Some memorable Bible stories center around a mealtime; if not a dinner party then before or after one. The settings are varied, the food prepared to nourish friends, guests, tradition, family, strangers. Bad things can happen, family stresses running into the gravy, unreasonable requests, not enough cans in the pantry. Nadia Bolz-Weber recently spoke about her birthday parties; at least, she said, she didn’t get the head of John the Baptist as a present. No indigestion after the cake.
Returning to church in person and sharing our sacred meal together invites me to remember what I believe is so important – everyone is fed, there is always more than enough, we remember who is absent and who is present, we need it to continue our journey, it draws us to a generous God and all the beloved in Christ. The table is set in our presence with our song, our prayers, our communal hearing of the texts that guide us. We meet the concrete elements and what is deeper, what has kept hope alive, what journeys to home and hospital in portable Jesus boxes. Sometimes it is manna in the desert. Sometimes it awakens those whose memory seemed far away. Sometimes it is the only food we need.

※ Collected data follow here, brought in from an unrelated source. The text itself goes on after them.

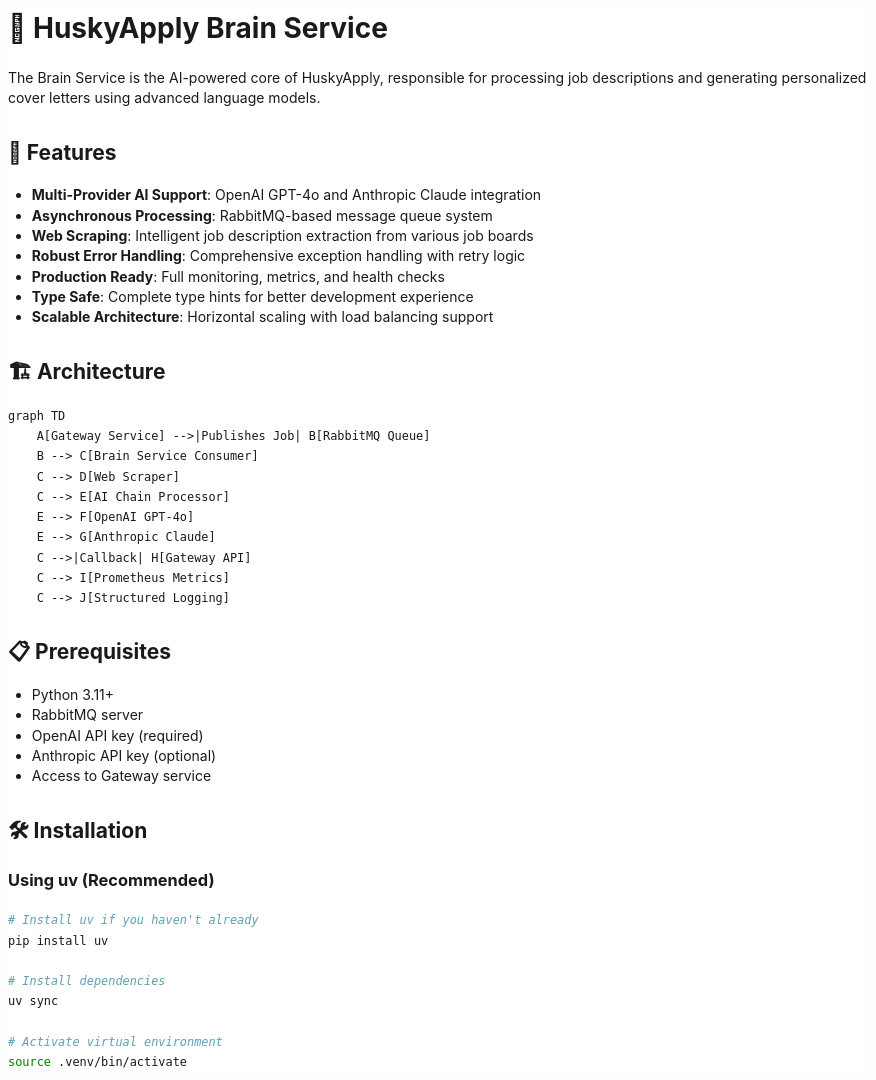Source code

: # 🧠 HuskyApply Brain Service

The Brain Service is the AI-powered core of HuskyApply, responsible for processing job descriptions and generating personalized cover letters using advanced language models.

## 🚀 Features

- **Multi-Provider AI Support**: OpenAI GPT-4o and Anthropic Claude integration
- **Asynchronous Processing**: RabbitMQ-based message queue system
- **Web Scraping**: Intelligent job description extraction from various job boards
- **Robust Error Handling**: Comprehensive exception handling with retry logic
- **Production Ready**: Full monitoring, metrics, and health checks
- **Type Safe**: Complete type hints for better development experience
- **Scalable Architecture**: Horizontal scaling with load balancing support

## 🏗️ Architecture

```mermaid
graph TD
    A[Gateway Service] -->|Publishes Job| B[RabbitMQ Queue]
    B --> C[Brain Service Consumer]
    C --> D[Web Scraper]
    C --> E[AI Chain Processor]
    E --> F[OpenAI GPT-4o]
    E --> G[Anthropic Claude]
    C -->|Callback| H[Gateway API]
    C --> I[Prometheus Metrics]
    C --> J[Structured Logging]
```

## 📋 Prerequisites

- Python 3.11+
- RabbitMQ server
- OpenAI API key (required)
- Anthropic API key (optional)
- Access to Gateway service

## 🛠️ Installation

### Using uv (Recommended)

```bash
# Install uv if you haven't already
pip install uv

# Install dependencies
uv sync

# Activate virtual environment
source .venv/bin/activate
```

I am thinking about a retreat I once led where the participants introduced themselves with a favorite recipe or favorite kitchen implement; stories unfolded throughout the weekend about dinner parties, family dinners, tradition and hospitality. Kitchen disasters were also included, like when the dog ate the raw dough of the Parker House rolls I had rising in anticipation of the bishop’s visit. By the end of the retreat, we had made a place setting for someone we loved and the eucharistic table took up most of the room in which we had shared our lives, a long expansion with enough space for all.

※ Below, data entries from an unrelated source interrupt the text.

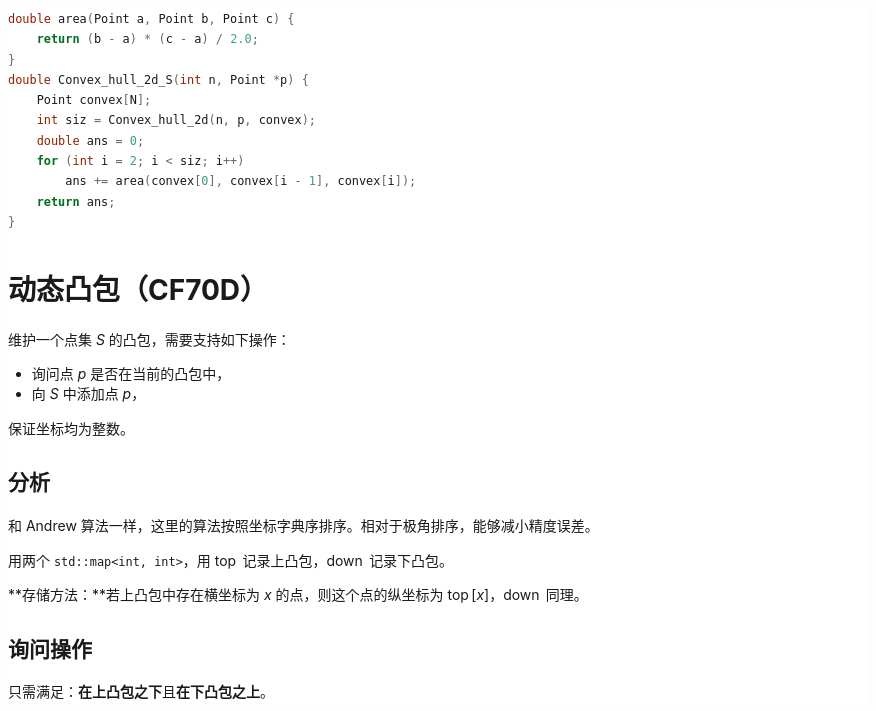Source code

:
 ```cpp
double area(Point a, Point b, Point c) {
	return (b - a) * (c - a) / 2.0;
}
double Convex_hull_2d_S(int n, Point *p) {
	Point convex[N];
	int siz = Convex_hull_2d(n, p, convex);
	double ans = 0;
	for (int i = 2; i < siz; i++)
		ans += area(convex[0], convex[i - 1], convex[i]);
	return ans;
}
```

# 动态凸包（CF70D）

维护一个点集 $S$ 的凸包，需要支持如下操作：

- 询问点 $p$ 是否在当前的凸包中，
- 向 $S$ 中添加点 $p$，

保证坐标均为整数。

## 分析

和 Andrew 算法一样，这里的算法按照坐标字典序排序。相对于极角排序，能够减小精度误差。

用两个 `std::map<int, int>`，用 $\operatorname{top}$ 记录上凸包，$\operatorname{down}$ 记录下凸包。

**存储方法：**若上凸包中存在横坐标为 $x$ 的点，则这个点的纵坐标为 $\operatorname{top}[x]$，$\operatorname{down}$ 同理。

## 询问操作

只需满足：**在上凸包之下**且**在下凸包之上**。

I wonder what favorite food Jesus remembered from childhood, what smells and tastes were comfort food. I wonder if he had a favorite recipe or chef, or if fish and bread and wine were always enough. I imagine him seated next to my friend who at age 80 often repeats herself. He doesn’t mind as he is busy tearing off a piece of bread which he hands to her. Someone is washing his feet and someone in the corner complains about the rising price of the nard and the gas shortage. The fifteen friends he has brought along with him are mostly polite but small arguments keep breaking out and there is some tension about Jesus’ most recent mysterious pronouncements. Polite smiles on the faces of some, animated chatter for others. He is telling another parable basing it on something he has read in The Jerusalem Times.
Mealtime is an invitation. Mindful eating is what the eucharist invites. I think I often practice
mind full eating; I am chewing on more than what has reached my mouth.